From the technical area we do not have the best vision of what is happening. In many stadiums, the belly of the midfield eats up the opposing wing and it becomes difficult to communicate with the distant players, especially in large settings. You are so low to the ground that it is difficult to read how the structures of the two teams intersect, where the spaces are, what opportunities there are that we are not taking advantage of. Ironically, the fans will see it before the decision-maker. Yes, you see faces, you smell fatigue or anguish, you suffer efforts that are given or saved, you feel the emotions of the protagonists. What is important? Tactics or energy? Probably both. The art is in reading what the party is asking for at all times.
And it’s not easy, because your emotions also make you dizzy. Euphoria and fear. Anger and blockage. Gareth Taylor, coach of the Manchester City women’s team, follows the games from the stands and delegates the more traditional match direction to his assistant. He did it again on Wednesday against Barça in the Champions League, although he went down earlier than usual. His team was flying. He says that this way he has the right perspective to be more precise in his half-time talk, which is the great time for a coach to intervene. Almost the only one, until the hydration breaks have arrived – exceptional for hot days – and the trick of throwing the goalkeeper to the ground – which will soon be regulated. For the tacticiansdirecting from the stands sounds interesting. For the emotional, it sounds cold. And for the players? If during the week they understand that we are a staffWhat do you need from your coach on game day? What is there? Or give them the best solutions?

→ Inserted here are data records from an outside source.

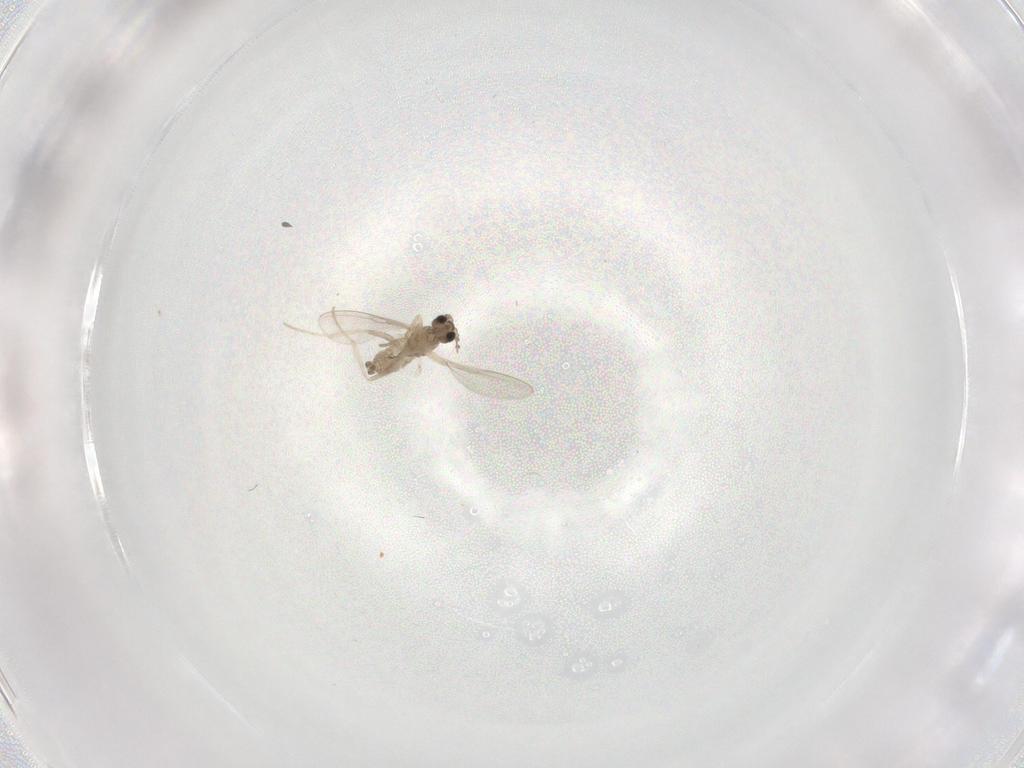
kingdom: Animalia
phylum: Arthropoda
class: Insecta
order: Diptera
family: Cecidomyiidae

In his recently released documentary, Luis Enrique curls the futuristic curl and fantasizes about being able to emit small electric shocks to the players who do not respect the collective plan and about putting earpieces on them to give them instructions. American football has normalized the coach-quarterback and in Australian football we see players putting their ears to a retro telephone on the bench to listen to what their coach sees, surrounded by computers in a box high up in the stadium. Will this be our future?